Kramer is “delighted” with the Consolidator Grant, which will make it possible for her, three postdocs and two doctoral candidates to conduct research for a period of five years. The project focuses on access to justice in Europe. As Kramer explained, “While civil proceedings are primarily a national affair, the number of European proceedings and rules is on the rise. Access to justice in those European civil proceedings has been difficult for decades, however.” Costs are high, proceedings take a long time and there is often a considerable degree of inequality between consumers and companies in terms of budget and knowledge.

Potential downsides

For the research project, Kramer identified four trends that are occurring at both national level and pan‑European level and are aimed at improving accessibility. One of these trends is the digitisation of proceedings. “Simpler, relatively straightforward proceedings can increasingly be conducted online, which means that the parties involved do not have to physically appear in court.” Another trend is ‘privatisation’ of the dispensation of justice. People can conduct proceedings, for example through a mediator, without the involvement of a court. This is often cheaper and faster.

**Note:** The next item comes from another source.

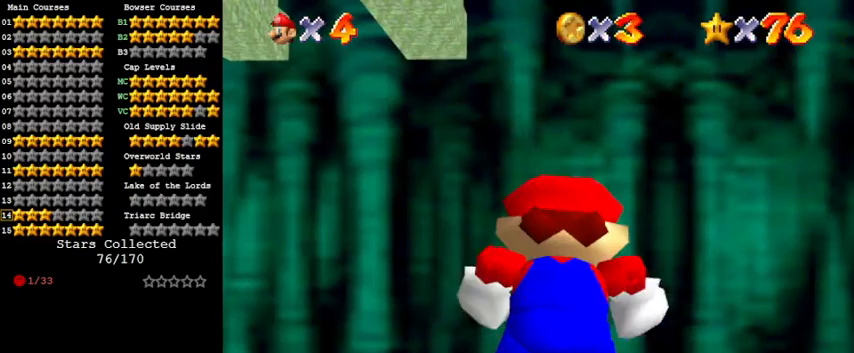
{"keys": [], "events": [[367, "ctrl", "down"], [467, "ctrl", "up"]]}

While the trends referred to are clearly making justice more accessible, Kramer believes that there are also potential downsides. An example in this regard are the possibilities being created in many Member States to personally conduct proceedings without the assistance of a lawyer. “These possibilities make it cheaper to bring a case to court. At the same time, however, legal protection could be compromised in situations in which, for example, the other party is a company that engages a lawyer to handle the lawsuit.”

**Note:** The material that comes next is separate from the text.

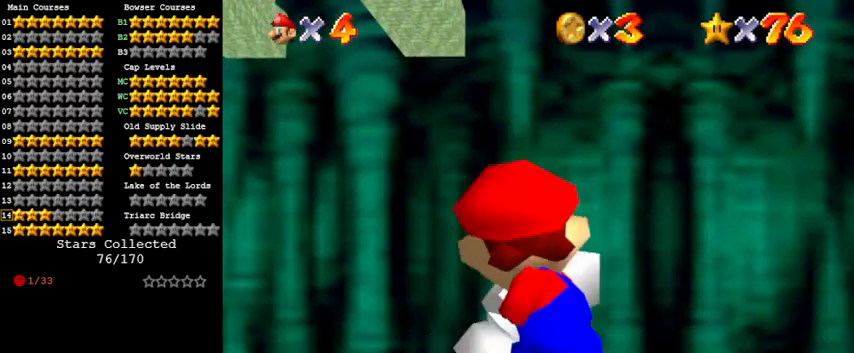
{"keys": [], "events": []}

High requirements regarding ethics

Kramer and her future colleagues will study how these trends are manifesting themselves in five Member States. The research team will identify the positives and negatives of the trends and the effects that they are having on access to justice and the emerging European law of civil procedure.

Kramer had to hit the ground running when she heard on 1 December that she would be receiving the grant. “I could enjoy the moment for a fleeting day. But I was warned immediately: the real work was about to start.” Kramer spent until Christmas drawing up additional documents to complete the preparations of the grant agreement. “The European Research Council sets high requirements regarding the ethical aspects of research: how are you going to make candidates for your interviews aware of their rights and duties? How will you handle the storage of data? If applicable, what privacy-sensitive information do you intend to obtain during interviews and why? Because the research will be carried out in five different countries, all of the information must also be translated. It is of course important to have stringent requirements in place, but they do mean a mountain of paperwork.”